I recently was told that apart of comfort measures you can deep suction (ET) without an order as nursing judgment. I really am not comfortable doing this but I see other nursing doing it and it is freaking me out! I have even seen one do it with just clean technique.

The other measure was 02 it was put on for family hand then a veni mask with humidity with oxygen was added by RT so she wouldn't be dried out. And now nurses have been taking it off and on due to the fact there is no doctors order vs nursing judgment. Because they do not want to get sued.

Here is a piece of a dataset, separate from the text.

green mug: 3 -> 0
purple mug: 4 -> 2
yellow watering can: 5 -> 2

After watching all this mess, I tried finding the protocol/procedure manual and could not find it anywhere last night. I feel frustrated because people are making a fuss about her 02 levels although I don't understand why we are still fighting with it because they aren't even being maintained even with oxygen. She is dying and shouldn't the goal be to make it peaceful and comfortable?

Any advice?

I was taught that deep suctioning is sterile technique

Bring it up when the respiratory therapist comes around. They can deep suction patients, and might have some ideas. O2 mask or not makes little difference in the very end. Is the patient gasping for air or anxious with air hunger are issues in comfort care to address rather than the O2 sat number.

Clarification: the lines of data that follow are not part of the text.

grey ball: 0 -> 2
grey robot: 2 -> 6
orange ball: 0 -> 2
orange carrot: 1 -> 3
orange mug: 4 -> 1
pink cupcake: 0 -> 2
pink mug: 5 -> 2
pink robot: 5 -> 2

Specializes in Burnout & Resiliency Coaching for Nurses.

The patient is comatose and we are the ones suctioning not RT.

we ET and NT suctions patients as needed in our ICU...i was under the impression that it was a nursing measure. Ive never seen an order written for either...:uhoh21:

Specializes in Hospice, Med/Surg, ICU, ER.
we ET and NT suctions patients as needed in our ICU...i was under the impression that it was a nursing measure. Ive never seen an order written for either...:uhoh21:

That is how it is in our ICU, too.

Specializes in ED, ICU, Heme/Onc.

Does your facility have a written policy or a standard order set for "comfort care"? In all the places I've worked, there have been specific protocols where the doc has the option to order O2 or not, but the suctioning is left up to nursing judgment. If the patient is distressed by the secretions, then I suction the patient. It's called comfort care, so I make the person comfortable (there's my intellectual rationale). If the patient is comatose and not bothered by the secretions, I keep the patient clean, dry and comfortable and that's it. If death is imminent, I stay with the family and reassure them that the noises are normal and answer any other questions they have.

I hope this helps!

Blee (who, by hospital policy, never had to wait for respiratory to suction a patient in the ICU or ER- they are busy enough running around doing treatments for the entire hospital!!)

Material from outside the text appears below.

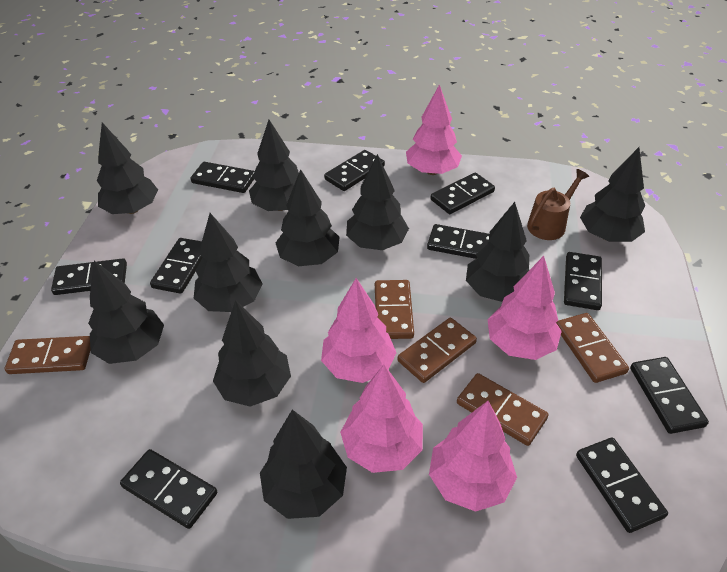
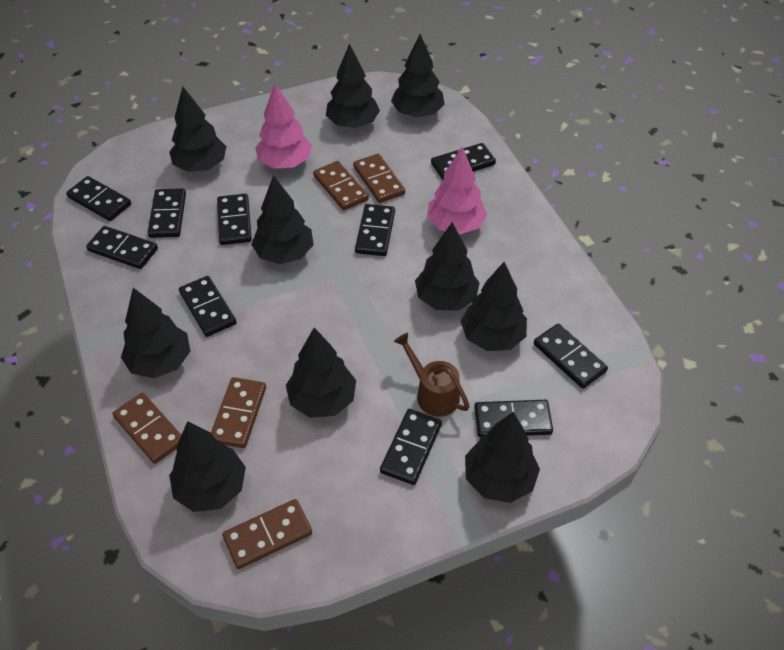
pink tree: 5 -> 2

Specializes in Burnout & Resiliency Coaching for Nurses.
Does your facility have a written policy or a standard order set for "comfort care"? In all the places I've worked, there have been specific protocols where the doc has the option to order O2 or not, but the suctioning is left up to nursing judgment. If the patient is distressed by the secretions, then I suction the patient. It's called comfort care, so I make the person comfortable (there's my intellectual rationale). If the patient is comatose and not bothered by the secretions, I keep the patient clean, dry and comfortable and that's it. If death is imminent, I stay with the family and reassure them that the noises are normal and answer any other questions they have.

I hope this helps!

Blee (who, by hospital policy, never had to wait for respiratory to suction a patient in the ICU or ER- they are busy enough running around doing treatments for the entire hospital!!)

Thank you so much!

I am going to look for that today when I go into work because I have gotten so many different answers from different nurses and it is particularly frustrating since she is a DNR and with Hospice. My frustration is all the different answers. Where I worked at before we couldn't even use O2 without getting a order (though we usually started it at 2L and then called the physician for an order) here you can run at 2L. We also couldn't do ET suctioning without an order, we could use Yaunkers since it wasn't evasive.

Yes it is nursing judgment but I am not getting written up because of it.